The US value project promotes the development of capabilities in four areas: people and culture; business intelligence; performance improvement; and contract and risk management.

It may be interesting to self-assess your own organisation against these capabilities. Here in the NHS we may have a good culture of collaboration and accountability. But where do we stand on business intelligence? At the outset the value project recognised that good-quality data, delivered in a timely way and understandable format, was key to sustaining cost improvements. Yet in a sample of US hospitals, costing was more often at the macro rather than the micro level. ‘Yet the ability to micro-cost and manage data by individual will be needed for the environment ahead,’ a US HFMA paper has asserted.

We face the same challenge. We are at least on the move. Service line management and (for some) real patient level costing have already improved the quality of the data for decision-making or have at least highlighted the areas that need addressing.

Often the problems are with the data available to allocate costs accurately, not the costing process per se. We don’t collect the data, we don’t collect it in enough detail or we can’t access it in a convenient way. But even where the issues are data or systems-related, finance has a huge role. We can help colleagues to understand the importance of accurate or more detailed collection and work with clinicians to improve allocations. And crucially we can ensure the data is fed back in a meaningful way that can really help clinicians make decisions to change, retain or eliminate existing processes.

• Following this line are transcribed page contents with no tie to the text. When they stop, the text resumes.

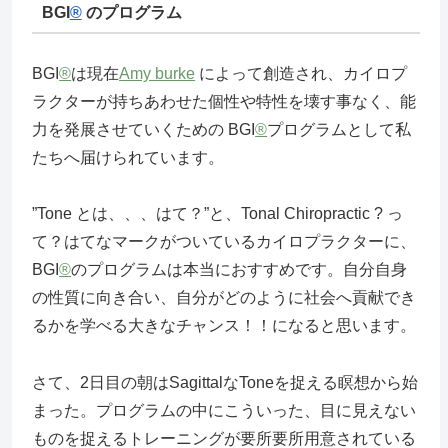
BGI
®
のプログラム
BGI
®
は現在
Amy burke
によって創造され、カイロプ
ラクターが持ちあわせた個性や特性を壊す事なく、能
力を発展させていくための BGI
®
プログラムとして私
たちへ届けられています。
”Tone とは、、、はて？”と、Tonal Chiropractic ? っ
て？はてなマークがついているカイロプラクターに、
BGI
®
のプログラムは本当におすすめです。自分自身
の性質に向き合い、自分がどのように社会へ貢献でき
るかを学べる大きなチャンス！！になると思います。
さて、2日目の朝はSagittalなToneを捉える瞑想から始
まった。プログラムの中にこういった、目に見えない
ものを捉えるトレーニングが要所要所用意されている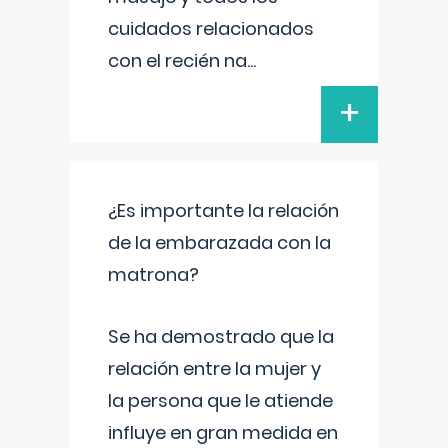
cuidados relacionados
con el recién na
...
+
¿Es importante la relación
de la embarazada con la
matrona?
Se ha demostrado que la
relación entre la mujer y
la persona que le atiende
influye en gran medida en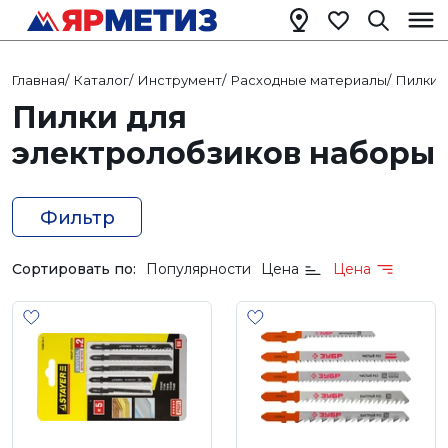
Главная
/
Каталог
/
Инструмент
/
Расходные материалы
/
Пилки 
Пилки для
электролобзиков наборы
Фильтр
Сортировать по:
Популярности
Цена
Цена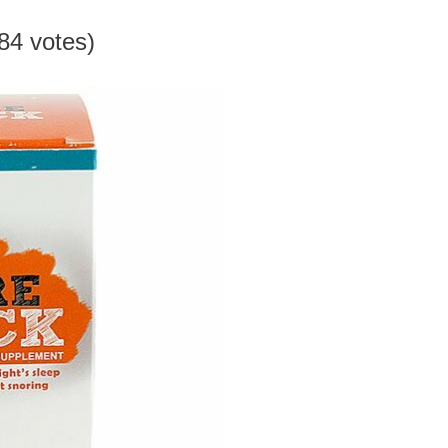
184 votes)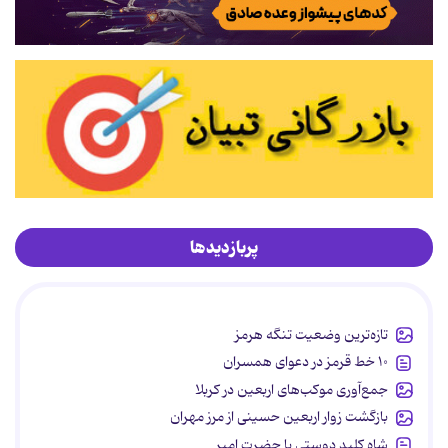
پربازدیدها
تازه‌ترین وضعیت تنگه هرمز
۱۰ خط قرمز در دعوای همسران
جمع‌آوری موکب‌های اربعین در کربلا
بازگشت زوار اربعین حسینی از مرز مهران
شاه کلید دوستی با حضرت امیر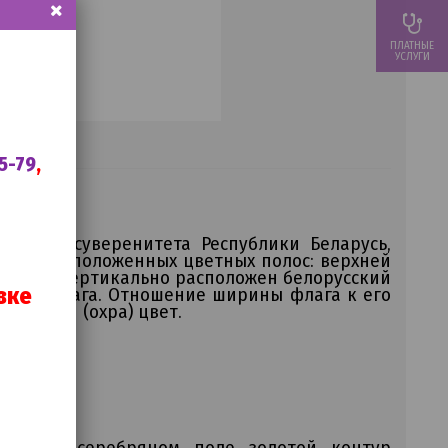
ПЛАТНЫЕ
УСЛУГИ
5-79
,
енного суверенитета Республики Беларусь,
льно расположенных цветных полос: верхней
о древка вертикально расположен белорусский
вке
длины флага. Отношение ширины флага к его
лотистый (охра) цвет.
енный в серебряном поле золотой контур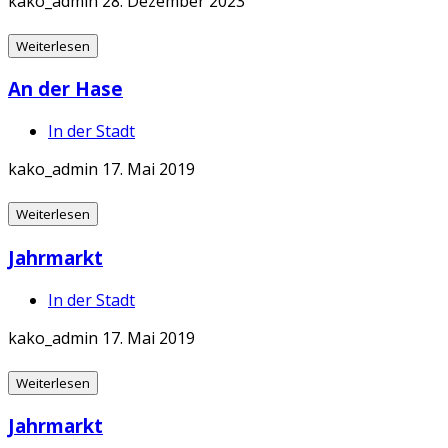
kako_admin
28. Dezember 2023
Weiterlesen
An der Hase
In der Stadt
kako_admin
17. Mai 2019
Weiterlesen
Jahrmarkt
In der Stadt
kako_admin
17. Mai 2019
Weiterlesen
Jahrmarkt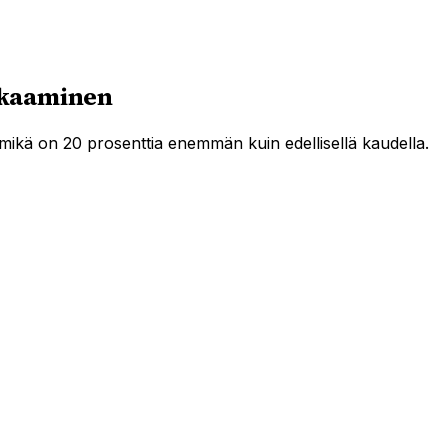
ikkaaminen
ikä on 20 prosenttia enemmän kuin edellisellä kaudella.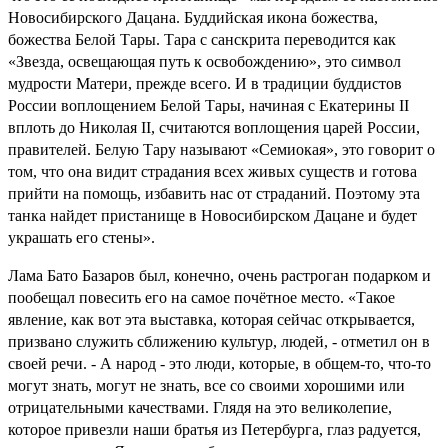
Новосибирского Дацана. Буддийская икона божества,
божества Белой Тары. Тара с санскрита переводится как
«Звезда, освещающая путь к освобождению», это символ
мудрости Матери, прежде всего. И в традиции буддистов
России воплощением Белой Тары, начиная с Екатерины II
вплоть до Николая II, считаются воплощения царей России,
правителей. Белую Тару называют «Семиокая», это говорит о
том, что она видит страдания всех живых существ и готова
прийти на помощь, избавить нас от страданий. Поэтому эта
танка найдет пристанище в Новосибирском Дацане и будет
украшать его стены».
Лама Бато Базаров был, конечно, очень растроган подарком и
пообещал повесить его на самое почётное место. «Такое
явление, как вот эта выставка, которая сейчас открывается,
призвано служить сближению культур, людей, - отметил он в
своей речи. - А народ - это люди, которые, в общем-то, что-то
могут знать, могут не знать, все со своими хорошими или
отрицательными качествами. Глядя на это великолепие,
которое привезли наши братья из Петербурга, глаз радуется,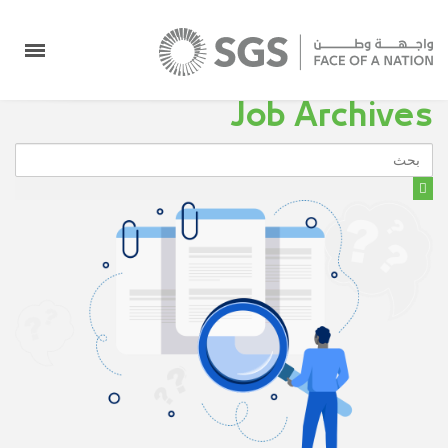
Job Archives
بحث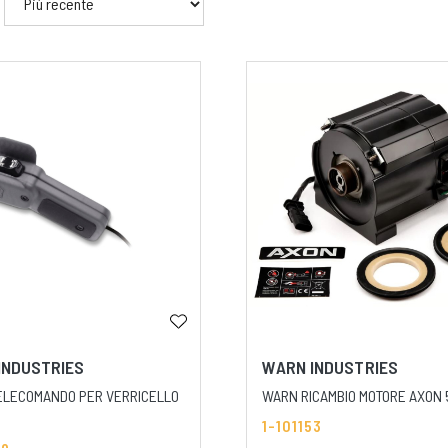
INDUSTRIES
WARN INDUSTRIES
ELECOMANDO PER VERRICELLO
WARN RICAMBIO MOTORE AXON 
1-101153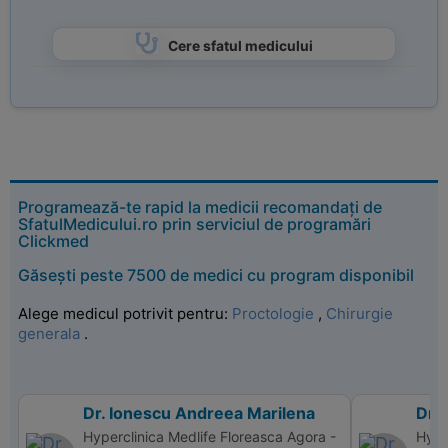
Cere sfatul medicului
Programează-te rapid la medicii recomandați de
SfatulMedicului.ro prin serviciul de programări
Clickmed
Găsești peste 7500 de medici cu program disponibil
Alege medicul potrivit pentru:
Proctologie
,
Chirurgie
generala
.
Dr. Ionescu Andreea Marilena
Dr.
Hyperclinica Medlife Floreasca Agora -
Hype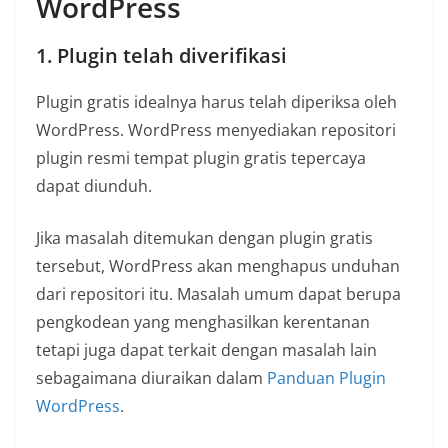
WordPress
1. Plugin telah diverifikasi
Plugin gratis idealnya harus telah diperiksa oleh
WordPress. WordPress menyediakan repositori
plugin resmi tempat plugin gratis tepercaya
dapat diunduh.
Jika masalah ditemukan dengan plugin gratis
tersebut, WordPress akan menghapus unduhan
dari repositori itu. Masalah umum dapat berupa
pengkodean yang menghasilkan kerentanan
tetapi juga dapat terkait dengan masalah lain
sebagaimana diuraikan dalam
Panduan Plugin
WordPress
.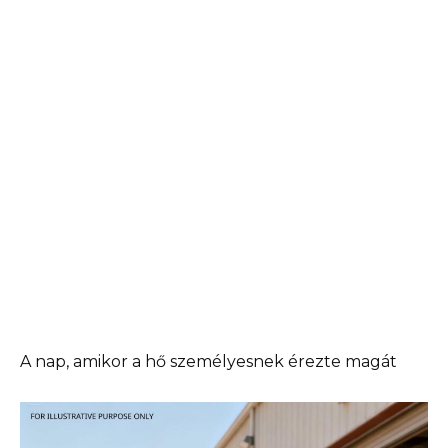
A nap, amikor a hő személyesnek érezte magát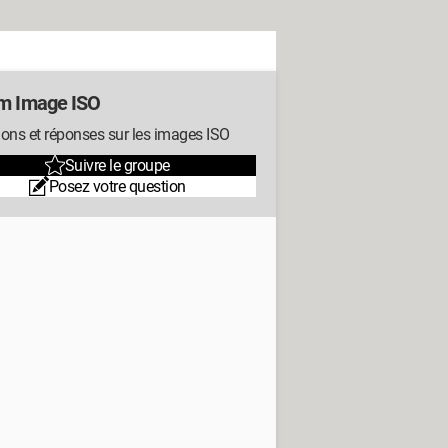
m Image ISO
ons et réponses sur les images ISO
Suivre le groupe
Posez votre question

The issue of contract and risk management is also interesting.  In the US this means the ability to develop and manage care networks and predict and manage different forms of patient-related risk. Given the changes in the NHS, I suspect this capability is the most difficult to develop at the moment. 

However, with most organisations squeezing the last out of internal efficiencies, further savings and improvements in quality will only be possible by working with others to deliver effective networks of care in the most appropriate setting.  Let’s hope the distractions of organisation change will settle down and allow us to get on with this important job.